Li Shujie bufó, finalmente soltando la oreja del Señor Qin.
Después de cenar, el Señor Qin y la Señora Qin se quedaron un rato para hablar, luego regresaron a su propia villa cercana.
Qin Hao y los demás vieron televisión por un rato, luego subieron al dormitorio con Du Wanrou y los demás.
Cuando llegaron al dormitorio principal del segundo piso, Qin Hao se quedó atónito por un momento porque dentro del dormitorio principal había una cama muy grande, lo suficientemente grande para que todos ellos cupieran en ella.
—¿Podría ser una sorpresa preparada por Wan Rou y los demás para mí?
Du Wanrou explicó:
—No lo pienses demasiado. Cuando no estabas aquí, nosotras, las hermanas, dormíamos juntas.
Qin Hao sonrió ampliamente:
—No hay problema, incluso cuando estoy aquí, todas pueden dormir juntas.
—¿Crees que estás hecho de hierro? —Du Wanrou le lanzó una mirada.
…
Habiéndose quedado en la Isla Pu’er durante dos meses, la producción de armas láser se había vuelto bastante aterradora, junto con robots de combate y Mechas de grado F, y así sucesivamente.
La región del Norte y Sur de Mizhou también había comenzado a entrar inicialmente en la era inteligente, y esa área podía generar un ingreso de más de doscientos mil millones de Monedas de la Federación por mes.

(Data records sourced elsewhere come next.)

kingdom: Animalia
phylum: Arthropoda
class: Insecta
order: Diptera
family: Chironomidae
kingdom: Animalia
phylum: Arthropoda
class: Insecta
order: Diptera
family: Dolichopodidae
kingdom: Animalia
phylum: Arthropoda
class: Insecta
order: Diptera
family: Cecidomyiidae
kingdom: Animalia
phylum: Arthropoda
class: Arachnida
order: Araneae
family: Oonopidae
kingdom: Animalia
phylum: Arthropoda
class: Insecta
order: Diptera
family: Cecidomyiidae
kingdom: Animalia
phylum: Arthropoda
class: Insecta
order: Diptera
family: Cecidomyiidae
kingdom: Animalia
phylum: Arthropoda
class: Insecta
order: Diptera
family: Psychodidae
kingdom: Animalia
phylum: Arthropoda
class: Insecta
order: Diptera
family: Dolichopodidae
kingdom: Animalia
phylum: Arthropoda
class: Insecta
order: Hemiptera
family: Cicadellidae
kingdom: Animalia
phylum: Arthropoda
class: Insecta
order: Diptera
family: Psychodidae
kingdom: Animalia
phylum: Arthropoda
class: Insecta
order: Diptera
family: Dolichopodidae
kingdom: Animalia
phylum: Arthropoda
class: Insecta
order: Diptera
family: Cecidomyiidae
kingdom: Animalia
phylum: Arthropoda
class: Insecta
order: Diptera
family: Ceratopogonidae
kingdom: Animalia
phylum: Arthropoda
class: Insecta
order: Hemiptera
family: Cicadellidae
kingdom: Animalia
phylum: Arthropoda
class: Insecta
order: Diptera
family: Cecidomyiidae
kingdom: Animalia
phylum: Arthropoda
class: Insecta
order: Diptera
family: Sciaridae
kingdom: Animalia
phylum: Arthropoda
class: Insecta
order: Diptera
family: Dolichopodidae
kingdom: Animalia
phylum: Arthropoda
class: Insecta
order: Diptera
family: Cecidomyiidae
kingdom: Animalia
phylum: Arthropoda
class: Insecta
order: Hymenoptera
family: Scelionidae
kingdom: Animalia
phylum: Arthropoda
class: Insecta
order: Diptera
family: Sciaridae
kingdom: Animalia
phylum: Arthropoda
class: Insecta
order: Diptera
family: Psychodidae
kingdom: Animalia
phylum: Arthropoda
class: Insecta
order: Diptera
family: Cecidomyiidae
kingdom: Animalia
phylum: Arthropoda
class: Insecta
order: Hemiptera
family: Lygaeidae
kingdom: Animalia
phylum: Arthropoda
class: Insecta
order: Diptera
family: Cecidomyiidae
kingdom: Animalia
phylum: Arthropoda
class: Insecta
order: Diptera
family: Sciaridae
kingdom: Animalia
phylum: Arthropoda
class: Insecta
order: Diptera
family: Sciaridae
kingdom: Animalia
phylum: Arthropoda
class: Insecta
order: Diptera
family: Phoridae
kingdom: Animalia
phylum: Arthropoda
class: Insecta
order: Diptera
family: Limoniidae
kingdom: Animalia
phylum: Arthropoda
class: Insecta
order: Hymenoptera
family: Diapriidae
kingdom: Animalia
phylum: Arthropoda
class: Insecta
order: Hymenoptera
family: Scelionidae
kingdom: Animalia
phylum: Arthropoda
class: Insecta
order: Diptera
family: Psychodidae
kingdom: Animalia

El mercado en el Continente Oriental era aún más grande, con un ingreso mensual de casi un billón de Monedas del País Xuan.
Aunque sus ingresos ahora eran extremadamente aterradores, los gastos en la Isla Pu’er también eran inmensamente preocupantes.
A medida que aumentaba el número de robots industriales, también lo hacía la producción de armas láser, Mechas y robots de combate, y mayor producción significaba más inversión.
La inversión requiere dinero, y a medida que aumentaba la producción, sus fondos ahora claramente comenzaban a ser insuficientes.
Dentro de la villa, Qin Hao se sentó en el sofá frunciendo el ceño en profundo pensamiento. ¿Dónde podría conseguir el dinero?
La producción de pistolas láser podría no necesitar aumentarse más. La cantidad actual era suficiente, pero la producción de robots de combate, aviones de combate aéreos y Mechas no podía detenerse.
Un portaaviones interestelar podría al menos llevar trescientos mil robots de combate y quinientos mil aviones de combate aéreos. Esta era una fuerza militar capaz de conquistar un planeta, increíblemente aterradora.
Mientras reflexionaba frunciendo el ceño, Du Wanrou entró desde afuera:
—¿Pensando en dinero?
Qin Hao asintió ligeramente:
—Wan Rou, ¿dónde crees que deberíamos ir para ganar dinero?
Du Wanrou dijo:
—El mercado en el Continente Occidental no ha sido completamente explotado. Si suministras más chips, la ganancia podría ser mayor. Además, el Estado Lijia aquí es demasiado pobre para hacer negocios, pero los más ricos siguen siendo las naciones. Es más rápido hacer dinero si cooperas con ellos.
Qin Hao respondió:
—Si solo se trata de establecer bases de defensa militar en sus países, no estarán de acuerdo. Definitivamente también quieren control. Si está en mis manos, sería como si hubieran colocado su seguridad nacional en mis manos.
Du Wanrou sonrió y dijo:
—El Continente Oriental está actualmente en un conflicto intenso con la Región Negra del Continente Occidental. Podemos contactar a algunas de las partes involucradas, luego venderles o alquilarles nuestras armas.
—¿Alquilar? ¿Alquilar armas? —Qin Hao reflexionó sobre sus palabras, lo cual parecía una buena idea.
Justo entonces, su teléfono sonó repentinamente. Era una llamada de Han Meng:
—Meng, ¿qué pasa?
Con voz gentil, Han Meng dijo:
—Xiao Hao, esa Li Xixue tiene algo que decirte.
Poco después, la llamada de Li Xixue pasó al teléfono:
—Maestro, los resultados de las elecciones han salido. Lo conseguimos.